Sábado, 12 de abril de 2014 | Hoy
Por Miriam Cairo
Por fin la ciencia se dio cuenta de lo que todos sabíamos: ella es un ángel. Me podría causar mucha gracia si no fuera que me fastidia. La ciencia nunca creyó en los ángeles y ahora, para no dar brazo a torcer, para no llenar la historia clínica con la palabra ángel, hace la perífrasis científica: osteomalacia; da la voltereta fisiológica: reblandecimiento de los huesos; suministra el bla bla bla hospitalario: reposo absoluto porque tus huesos son como una esponja.
Hasta aquí, lo explícito. La ciencia es vanidosa. Quiere saberlo todo, explicarlo todo, prohibirlo todo.
Los ángeles no pueden caminar con sus huesos de esponja.
Ahora lo implícito: en esta clínica está terminantemente prohibido volar. Y no es por una cuestión de tránsito aéreo, ni siquiera por una razón seguridad sino por recelo: la ciencia teme quedar al descubierto.
Pero ella, que es un ángel, lejos está de contradecir la perorata histológica, obedece y mantiene quieto su hermoso cuerpo de ángel sobre la cama de hospital.
La ciencia cree que éste no es un buen período para ella, entonces la satura de estudios, le perfora los brazos con agujas finísimas para investigar, diagnosticar, decidir, pero en verdad ella se está tomando un respiro. Por fin, durante mes y medio será ángel con huesos de ángel. Luego vendrá la radiación, el reforzamiento y la reconstrucción (la ciencia considera inviable andar por la vida con huesos de ángel) pero por ahora, ella reverdece su índole angélica y se hace cargo de su liviandad ósea.
Todos los que la amamos aportamos sanaciones a fin de que la vuelta al mundo con el humano armazón óseo sea con la menor nostalgia posible de estos momentos en que por fin su cuerpo es todo aire suspendido en la existencia.
Cada hora ingiere esencias florales mezcla de centaurea, brotes de castaño y manzano silvestre. Invariablemente, luego de beber tres o cuatro gotas de ese remedio natural, cierra los ojos y se sueña al borde de un prado donde se agitan suavemente los tallos de junco, esas hierbas altas, flexibles y temblorosas que palpitan como los versos de Basho.
Ella, que ha leído "Recuerdos de un esqueleto expuesto a las intemperies", ahora recuerda el episodio en el que el poeta ambulante duerme en un establo de tierra batida junto a un caballo que se la pasa orinando toda la noche. Y justo en ese recuerdo abre los ojos. Dice que, como Basho, compartió sueño con un caballo, en el paraje Las Loicas, en aquella travesía por los Andes. Nos reímos. Me cuenta de la lluvia, el viento, las largas marchas, las ascensiones por los senderos helados de las montañas, los albergues de paso. Reconozco que usa palabras del libro para decirlo. Toma de Basho la experiencia en aquella posada donde los murmullos de dos cortesanas y un viejo le impiden dormir, irritada quizás, o tal vez "esqueleto preso de algún deseo", decimos las dos a la vez y volvemos a reír, porque seguimos teniendo el mismo uso de la memoria.
Dice también, que en aquella travesía, como el poeta, retuvo que bajo un mismo techo se hayan albergado personas tan diversas, entre los mismos matorrales y bajo la misma luna.
Mientras hablamos, alguien que estaba en silencio en un extremo de la habitación se pone de pie, se acerca y coloca una mano sobre la frente y otra debajo de la nuca. Ella cierra los ojos y yo cierro la boca. Esas manos transportan vibraciones que pasan por entre los datos registrados en el interior del cerebro, que van creciendo día a día, hasta que se esfuman o se modifican con impresiones nuevas.

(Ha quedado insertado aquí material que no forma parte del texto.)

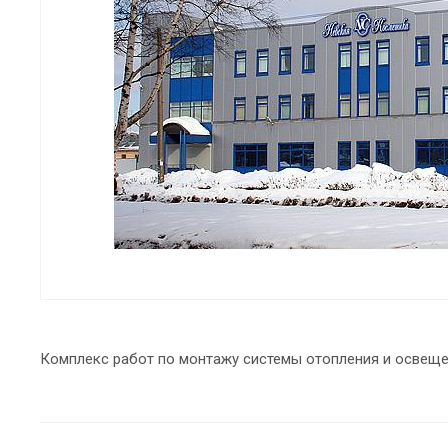
Комплекс работ по монтажу системы отопления и освещ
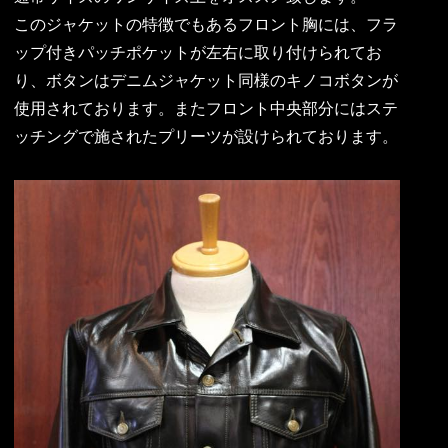
このジャケットの特徴でもあるフロント胸には、フラ
ップ付きパッチポケットが左右に取り付けられてお
り、ボタンはデニムジャケット同様のキノコボタンが
使用されております。またフロント中央部分にはステ
ッチングで施されたプリーツが設けられております。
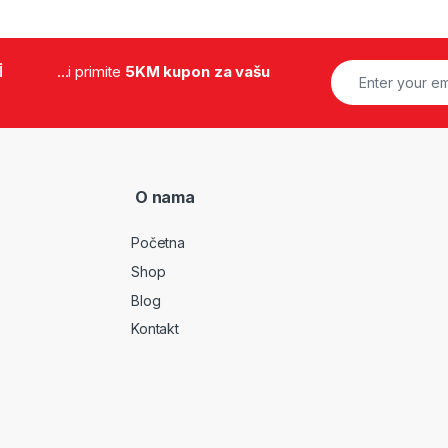
i
...i primite
5KM kupon za vašu
O nama
Početna
Shop
Blog
Kontakt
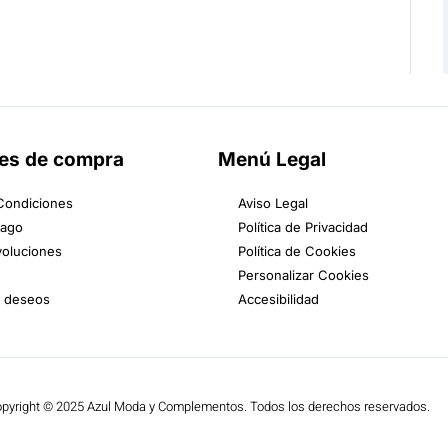
es de compra
Menú Legal
Condiciones
Aviso Legal
Pago
Política de Privacidad
voluciones
Política de Cookies
Personalizar Cookies
e deseos
Accesibilidad
pyright © 2025 Azul Moda y Complementos. Todos los derechos reservados.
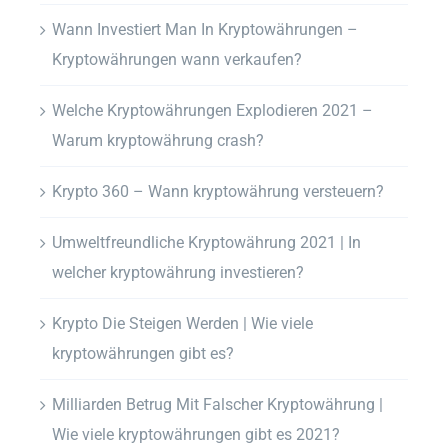
Wann Investiert Man In Kryptowährungen –
Kryptowährungen wann verkaufen?
Welche Kryptowährungen Explodieren 2021 –
Warum kryptowährung crash?
Krypto 360 – Wann kryptowährung versteuern?
Umweltfreundliche Kryptowährung 2021 | In
welcher kryptowährung investieren?
Krypto Die Steigen Werden | Wie viele
kryptowährungen gibt es?
Milliarden Betrug Mit Falscher Kryptowährung |
Wie viele kryptowährungen gibt es 2021?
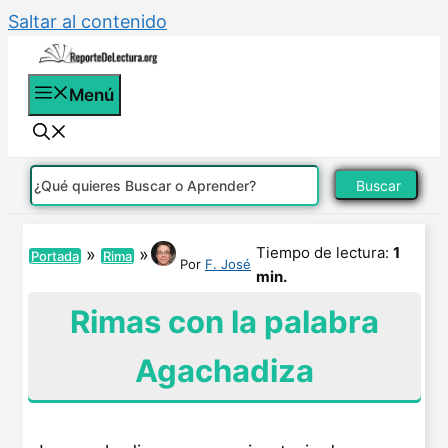
Saltar al contenido
Menú
Buscar
Tiempo de lectura:
1
»
»
Portada
Rima
Por
F. José
min.
Rimas con la palabra
Agachadiza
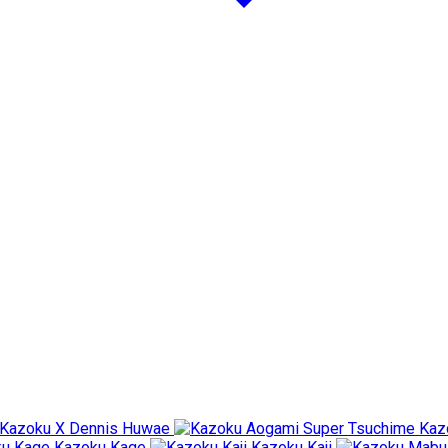
Kazoku X Dennis Huwae
Kaz
Kazoku Kage
Kazoku Kaji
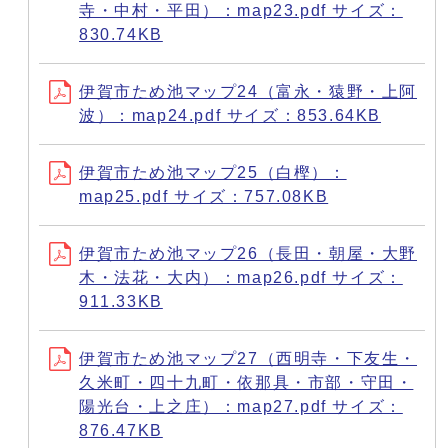
寺・中村・平田）：map23.pdf サイズ：
830.74KB
伊賀市ため池マップ24（富永・猿野・上阿
波）：map24.pdf サイズ：853.64KB
伊賀市ため池マップ25（白樫）：
map25.pdf サイズ：757.08KB
伊賀市ため池マップ26（長田・朝屋・大野
木・法花・大内）：map26.pdf サイズ：
911.33KB
伊賀市ため池マップ27（西明寺・下友生・
久米町・四十九町・依那具・市部・守田・
陽光台・上之庄）：map27.pdf サイズ：
876.47KB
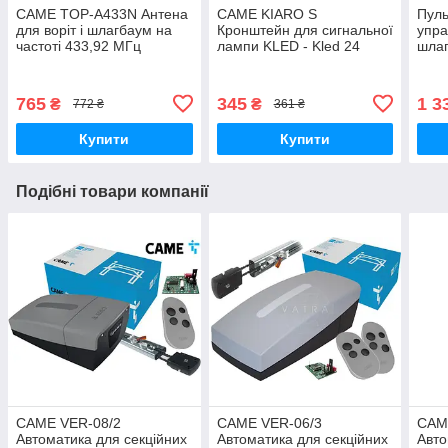
CAME TOP-A433N Антена
CAME KIARO S
Пул
для воріт і шлагбаум на
Кронштейн для сигнальної
упра
частоті 433,92 МГц
лампи KLED - Kled 24
шла
воріт і шлагбаум KiaroS
765
345
1 3
₴
₴
772 ₴
361 ₴
Купити
Купити
Подібні товари компанії
CAME VER-08/2
CAME VER-06/3
CAM
Автоматика для секційних
Автоматика для секційних
Авто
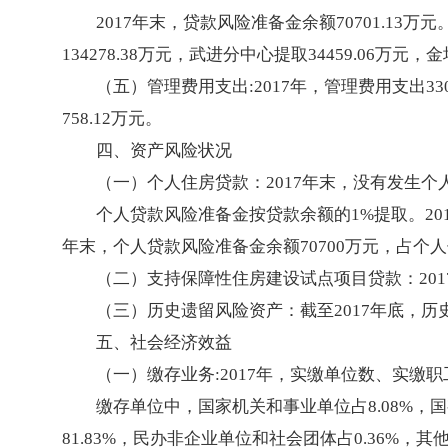
2017年末，贷款风险准备金余额70701.13
134278.38万元，武进分中心提取34459.06万元，
（五）管理费用支出:2017年，管理费用支出3305
758.12万元。
四、资产风险状况
（一）个人住房贷款：2017年末，没有发生
个人贷款风险准备金按贷款余额的1%提取。20
年末，个人贷款风险准备金余额70700万元，占个
（二）支持保障性住房建设试点项目贷款：20
（三）历史遗留风险资产：截至2017年底，历
五、社会经济效益
（一）缴存业务:2017年，实缴单位数、实缴职工人
缴存单位中，国家机关和事业单位占8.08%，国
81.83%，民办非企业单位和社会团体占0.36%，其他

Los registros que ya no hacen falta se mueven como espirales nebulosas antes de ser expulsadas.
Las manos sanadoras se desprenden lentamente y ella no abre los ojos. Se queda un poco más en su interior de ángel.
Ese cuerpo con cien huesos y nueve aberturas, esa alma sentida como una brizna que flota al viento, fraternizaron por el camino con otros cuerpos, otras briznas. Ahora soy yo que la usa las palabras de poeta viejo para describir el silencio.
Ella sigue todavía en su interior de ángel cuando llega el cura con sus símbolos. Incluso cuando viene la enfermera con su bandeja de plata colmada de algodones y jeringas.
Luego abre los ojos y nos sonríe a todos. Seguimos juntos en el camino, bajo la luna, entre las briznas.